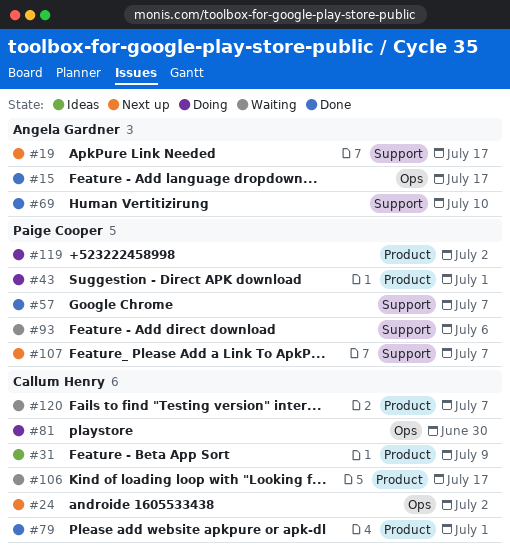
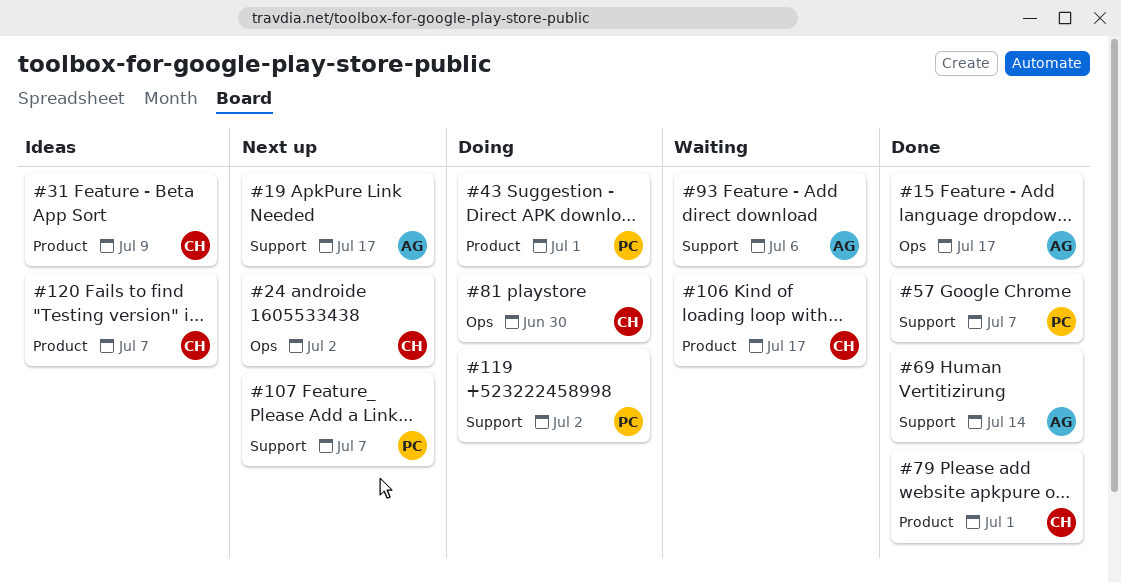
#69, due: Jul 10 -> Jul 14
#93, owner: Paige Cooper -> Angela Gardner
#119, label: Product -> Support
#120, status: Waiting -> Ideas

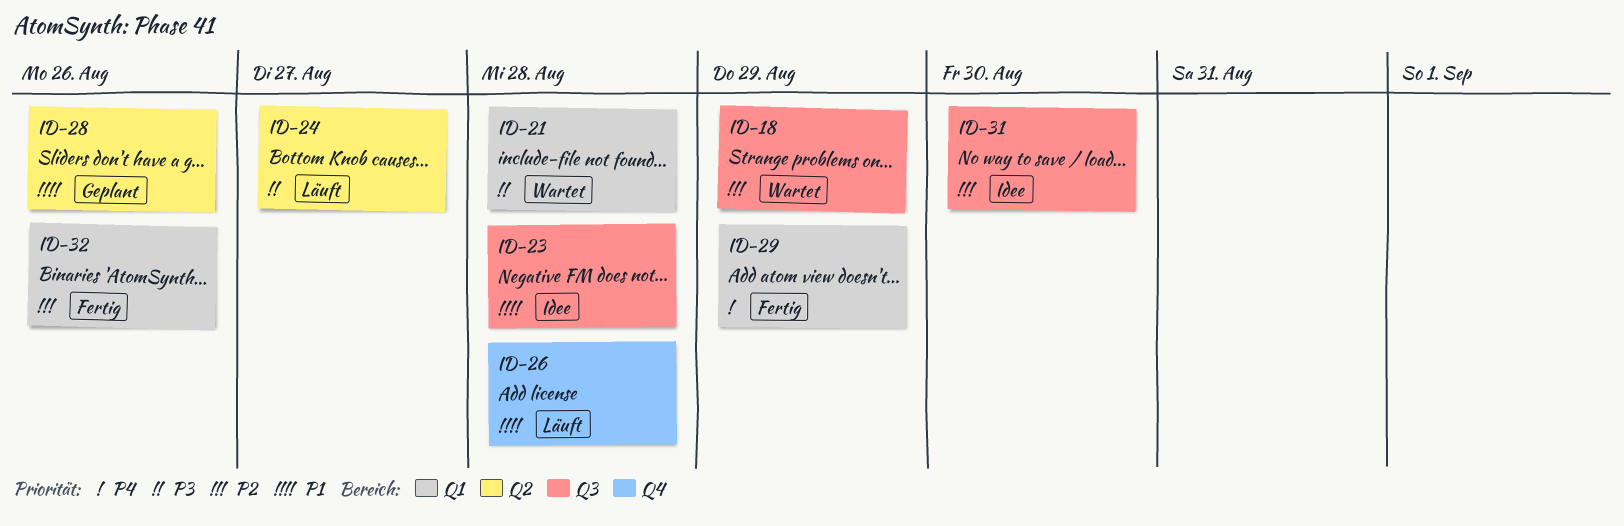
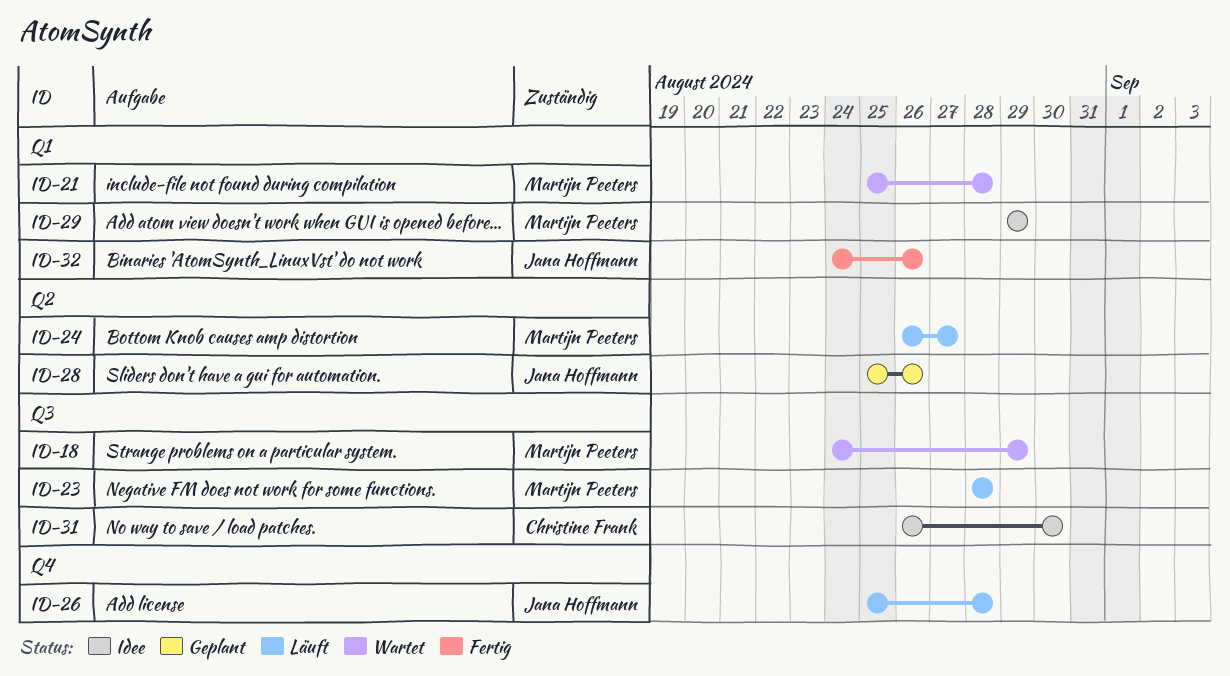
ID-23, status: Idee -> Läuft
ID-29, status: Fertig -> Idee

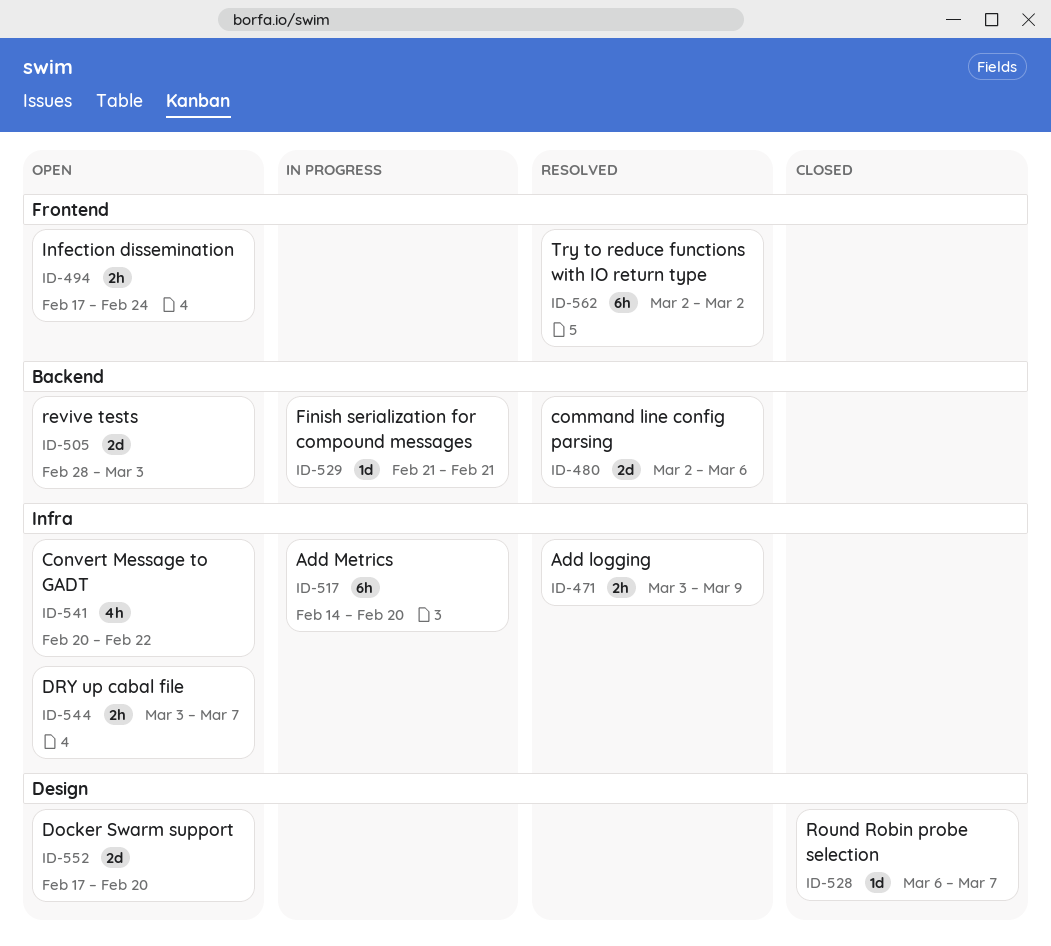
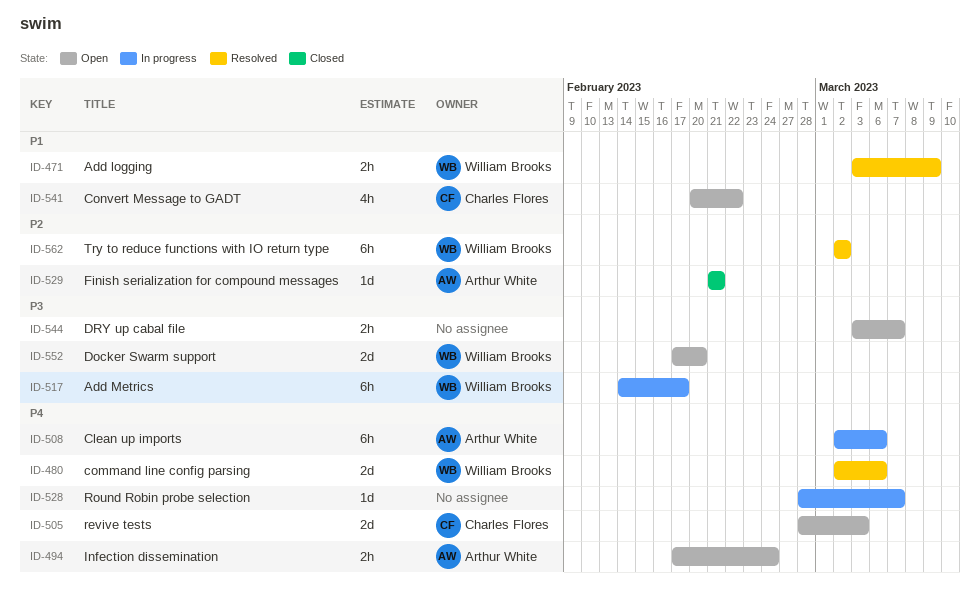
ID-508: none -> present
ID-517, due: Feb 20 -> Feb 17
ID-528, status: Closed -> In progress
ID-528, start: Mar 6 -> Feb 28
ID-529, status: In progress -> Closed

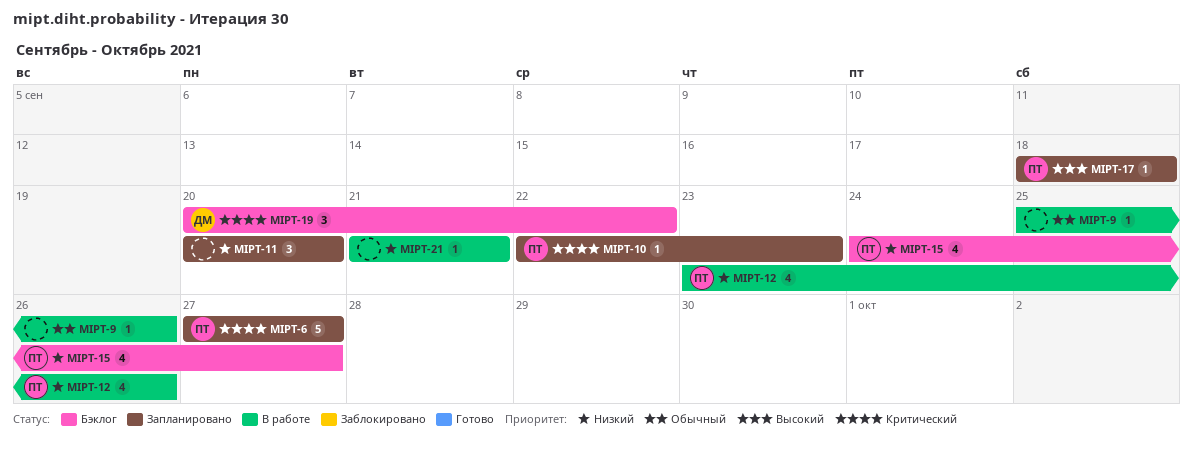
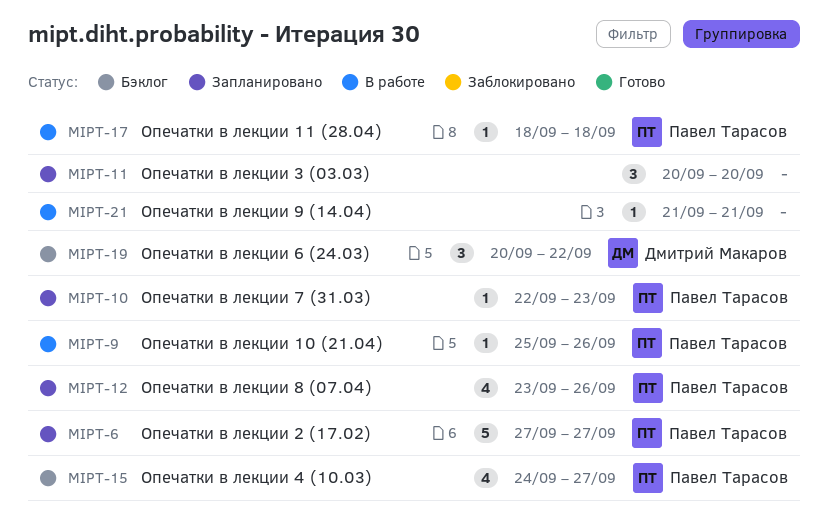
MIPT-9, owner: none -> Павел Тарасов
MIPT-12, status: В работе -> Запланировано
MIPT-17, status: Запланировано -> В работе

▶ [What you will do] Return the records above exactly as written. Do not include their images.

▶ [Response area]
#69, due: Jul 10 -> Jul 14
#93, owner: Paige Cooper -> Angela Gardner
#119, label: Product -> Support
#120, status: Waiting -> Ideas

ID-23, status: Idee -> Läuft
ID-29, status: Fertig -> Idee

ID-508: none -> present
ID-517, due: Feb 20 -> Feb 17
ID-528, status: Closed -> In progress
ID-528, start: Mar 6 -> Feb 28
ID-529, status: In progress -> Closed

MIPT-9, owner: none -> Павел Тарасов
MIPT-12, status: В работе -> Запланировано
MIPT-17, status: Запланировано -> В работе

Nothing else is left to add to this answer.